Dr Ratcliffe, 65, said he was summoned out of a meeting this morning by his secretary, who had “a look of urgency.”

“He had a Swedish accent, so I figured it probably wasn’t one of my friends pulling my leg,” he said of the Nobel caller.

Trained as a kidney doctor, Dr Ratcliffe said his research began when he and colleagues simply wanted to figure out how cells sense oxygen.

“I thought it was a definable problem and just thought we’d find out how it worked,” he said. Dr Ratcliffe said it was about two years into the research program that first began in 1990 when they realised the discovery had much wider significance.
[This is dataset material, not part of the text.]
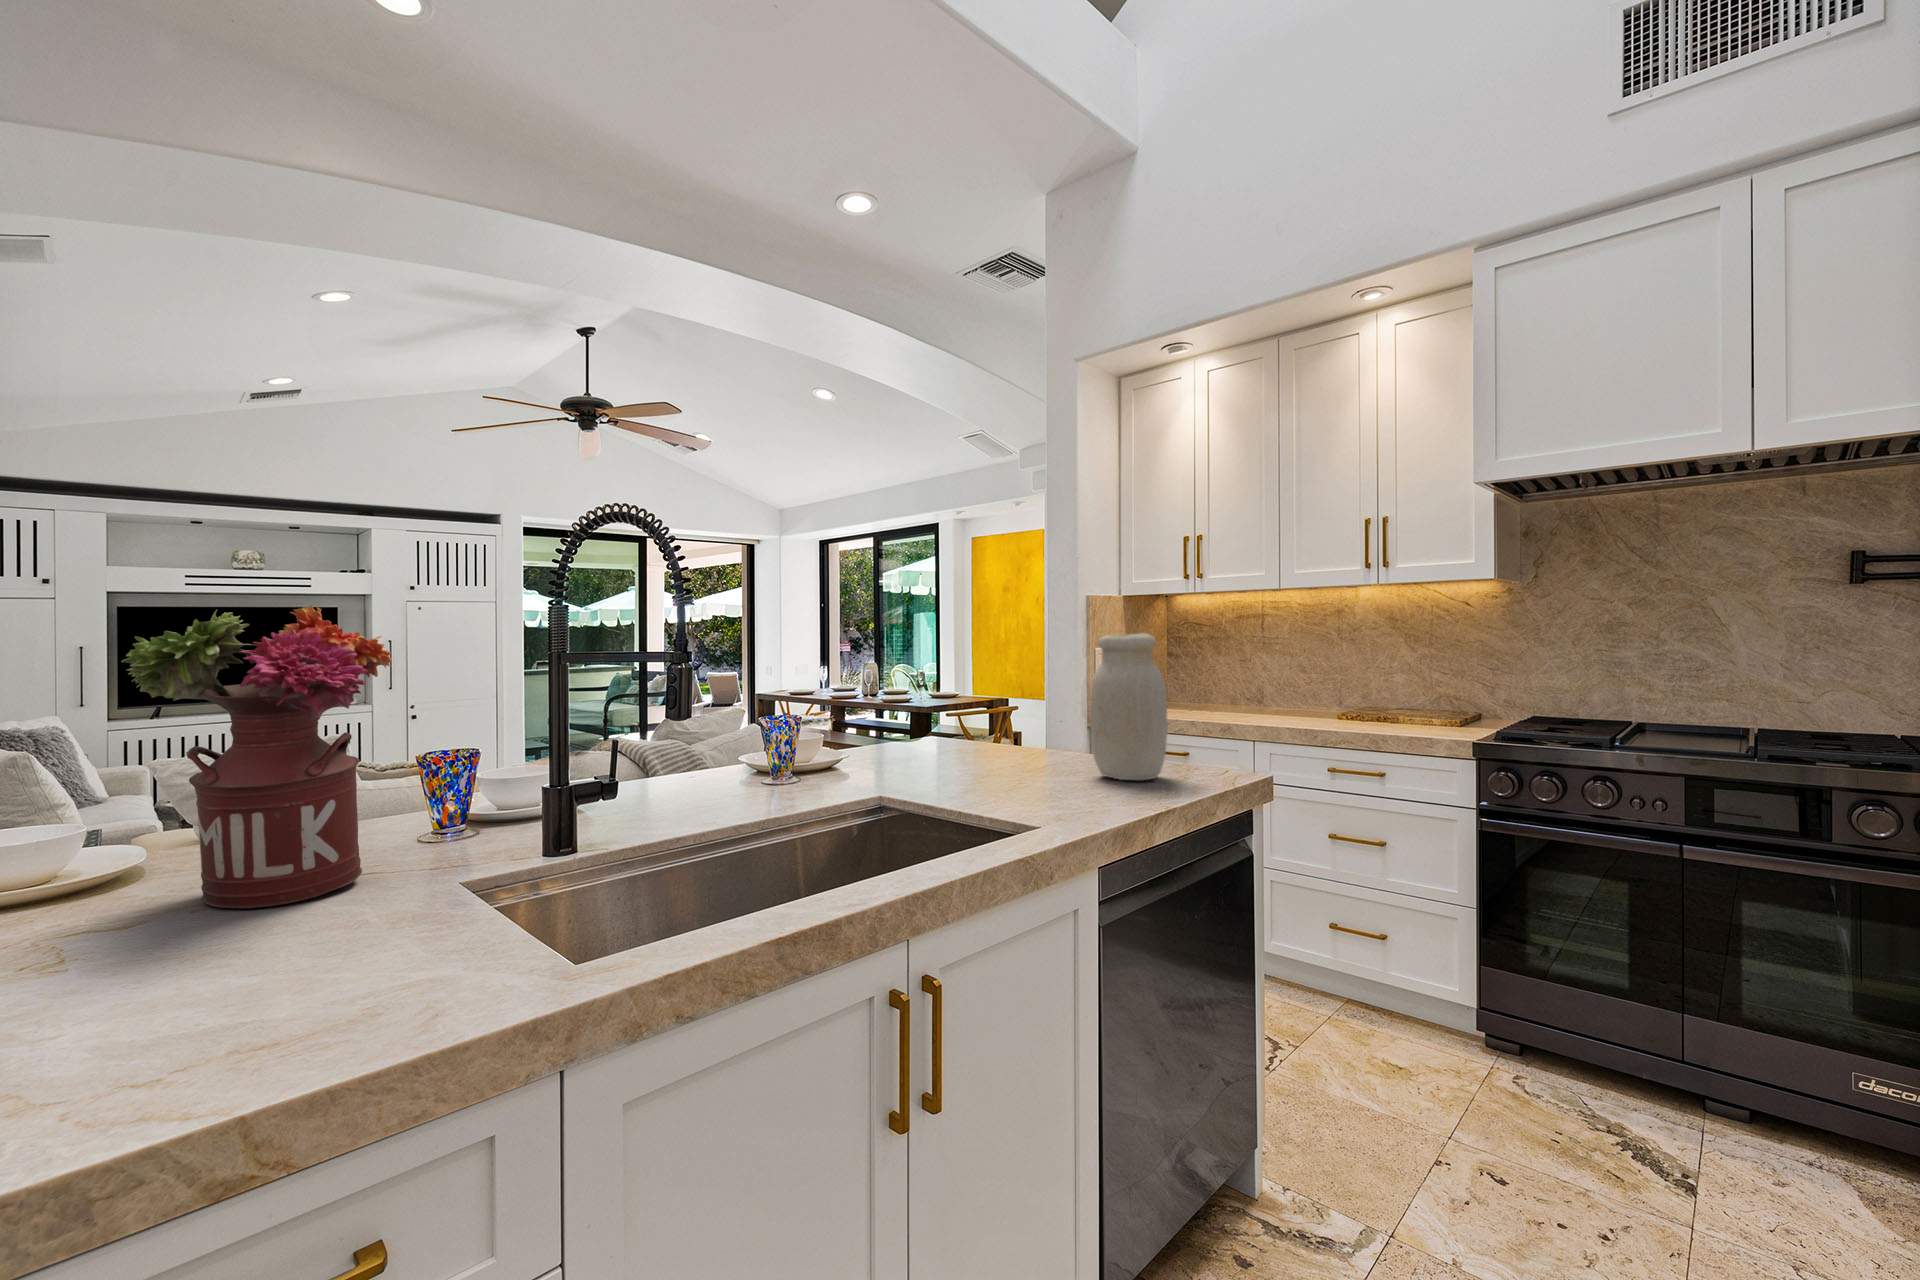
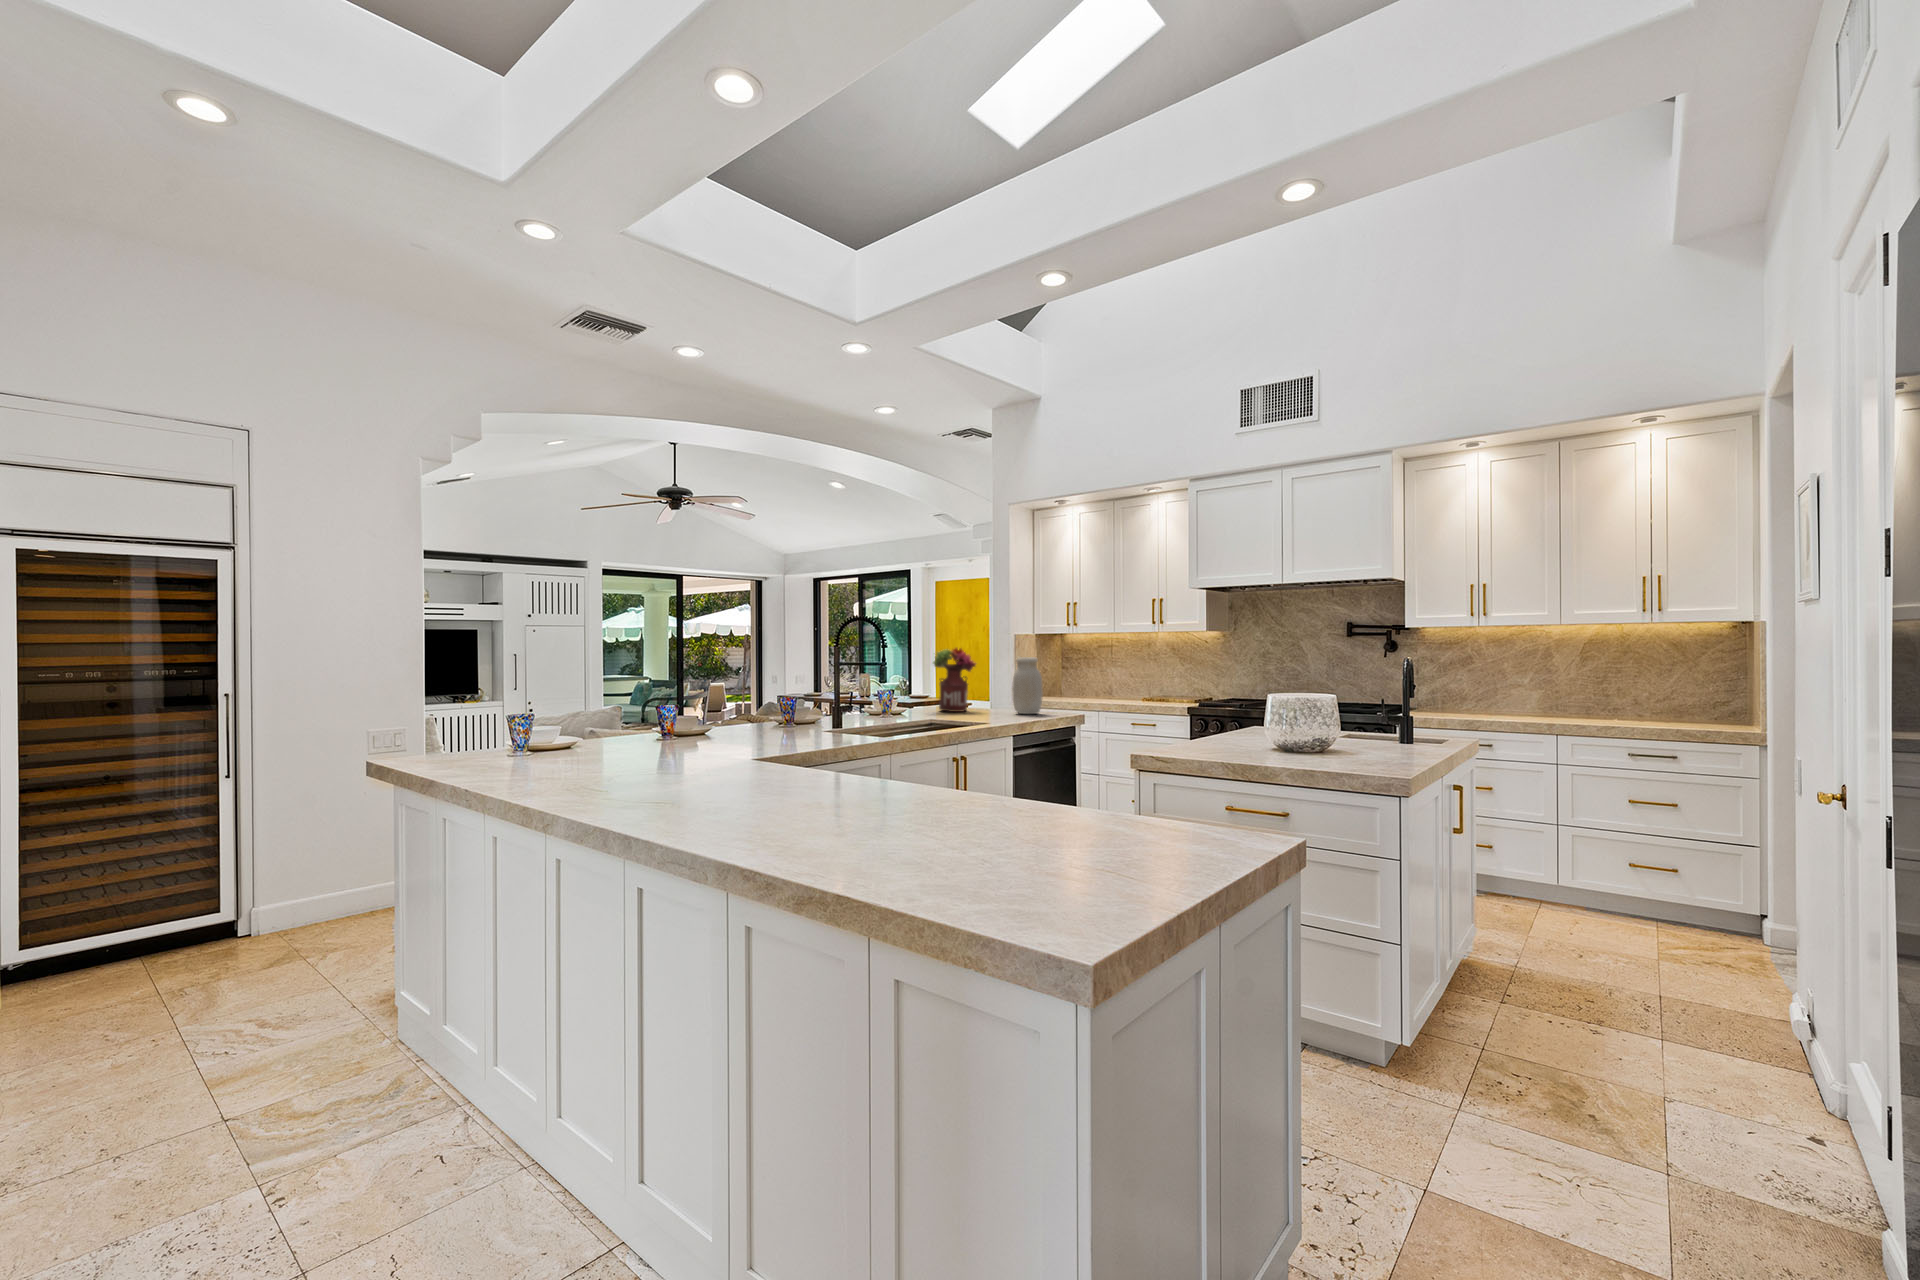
flower arrangement: present [122,605,392,908] -> present [933,648,976,712]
“We saw that it wasn’t just cells in the kidney that know how to sense oxygen, but all cells in the body,” he said. “They use this to do a huge range of other things, reprogram the cells, cause the growth of blood vessels, differentiation of cells. There are hundreds and thousands of processes the body uses to adapt to and regulate its oxygen levels.”

He said while some promising drugs have been developed, including for kidney patients who don’t get enough oxygen, it will be years before it’s clear whether such discoveries are going to change the lives of tens of thousands.

Dr Ratcliffe said he plans to have a celebratory party at the laboratory and later with his family. “A lot of people came to the office after the phone call and we had some champagne,” he said.

In Baltimore, Dr Semenza, 63, said it was when he and colleagues were studying a gene in a rare cell type in the kidney and they did an experiment that showed the factor they discovered — which was linked to oxygen — that suggested it had widespread physiological importance. It turns out that the gene turns on erythropoietin, or EPO, which controls red blood cell production, when cells don’t get enough oxygen.

“We found it very interesting that the body can respond to oxygen,” he told AP. That discovery has led to treatments for people with chronic kidney disease who become anemic when their kidneys stop making EPO. “Now, drugs can turn on EPO production by increasing these factors.”